Television: On the 100th anniversary of the war, the sprawling documentary lacks a visceral punch

There are many ways to tell the story of the Civil War and RTÉ has opted for the most straightforward and least imaginative. The third episode of the Irish Civil War (RTÉ One, 9.35 pm), narrated by an increasingly grumpy-sounding Brendan Gleeson, traces the horrific final years when both the rump IRA and the forces of the new Free State committed unspeakable atrocities.

Yet the wrenching horror is not lingered upon and instead the story follows a linear route. In so doing, the film is doomed to plod rather than pop. All three hours – broadcast from Sunday through to Tuesday – would make for an excellent study aid for anyone getting to grips with the basics of the conflict.

But on the 100th anniversary of the war, it lacks the visceral punch for which we might have hoped. It’s all a bit Open University when what the occasion perhaps required was a descent into Ireland’s own Heart of Darkness.

Still, the facts on their own are dreadful enough. As the rebels retreated into the hinterlands and waged their guerrilla campaign, the brutality of the new state’s response escalated. In Kerry, one of the last strongholds of the anti-treaty IRA, the savagery knew no limits.


“We were marched into a lorry and taken out to Ballyseedy. Up it went. I went up with it of course,” says Stephen Fuller, the lone survivor of the 1923 Ballyseedy Massacre in which eight prisoners were tied to a landmine which was then detonated.
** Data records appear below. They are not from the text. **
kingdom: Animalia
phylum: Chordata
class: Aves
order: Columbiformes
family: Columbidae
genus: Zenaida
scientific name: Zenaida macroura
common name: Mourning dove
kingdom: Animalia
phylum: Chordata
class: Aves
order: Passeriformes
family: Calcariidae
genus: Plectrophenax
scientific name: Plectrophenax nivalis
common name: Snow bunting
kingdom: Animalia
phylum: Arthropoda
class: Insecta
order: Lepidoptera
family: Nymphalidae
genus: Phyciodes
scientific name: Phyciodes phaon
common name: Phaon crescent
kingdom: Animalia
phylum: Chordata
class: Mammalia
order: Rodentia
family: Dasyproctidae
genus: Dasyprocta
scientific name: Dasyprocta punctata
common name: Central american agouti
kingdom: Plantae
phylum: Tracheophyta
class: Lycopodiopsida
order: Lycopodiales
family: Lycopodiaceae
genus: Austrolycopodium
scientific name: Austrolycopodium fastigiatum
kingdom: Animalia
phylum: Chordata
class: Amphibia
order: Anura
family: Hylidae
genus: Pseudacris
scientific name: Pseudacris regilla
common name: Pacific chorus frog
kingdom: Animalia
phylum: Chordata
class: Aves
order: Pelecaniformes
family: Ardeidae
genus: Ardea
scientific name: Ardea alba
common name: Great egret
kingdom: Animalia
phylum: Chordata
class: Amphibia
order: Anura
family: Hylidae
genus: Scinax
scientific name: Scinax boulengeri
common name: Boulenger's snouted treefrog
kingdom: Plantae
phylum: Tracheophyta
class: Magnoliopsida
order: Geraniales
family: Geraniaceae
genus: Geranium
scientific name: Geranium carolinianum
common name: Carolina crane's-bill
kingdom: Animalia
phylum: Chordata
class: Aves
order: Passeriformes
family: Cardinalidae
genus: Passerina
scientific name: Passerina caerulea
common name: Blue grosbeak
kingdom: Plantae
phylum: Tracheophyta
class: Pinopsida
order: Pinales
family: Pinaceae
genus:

Fuller, later a Fianna Fáil TD, somehow survived and listened as his comrades were shot to ensure they were dead.

It’s a horrific testimony – taken from archive footage – and the film could have done with more of the same. Instead, we are told how awful the Civil War was by a who’s who of modern historians who pop up like C-List Channel 4 celebrities discussing Britpop or Gazza’s tears at Italia ‘90.

Along with the sadism and the executions, there was unleashed a terrible wave of sexual violence. This was “used to purge local communities of families considered not to be loyal”, says historian Margaret Ward.

It is a topic that merits further scrutiny – especially in light of the Constitutional misogyny that would be ushered in by the Free State and then copper-fastened in de Valera’s 1937 Constitution. But The Irish Civil War is in a hurry to get to the finish line. So, it’s on to the surrender of the anti-Treaty forces, the formation of Fianna Fáil and the coalescence, out of all that death, trauma and religiosity, of the Ireland we know today.

The film has a ready-made ending as we count down this Christmas to Fianna Fáil and Fine Gael – those irreconcilable foes, hatred forged in blood – playing pass-the-parcel with the office of Taoiseach. And yet, for all its sprawl, over three nights the documentary never rouses itself out of a grim box-ticking. It’s a lecture set to video rather than a definitive survey of the war. By the final credits, even Brendan Gleeson sounds ready to check out.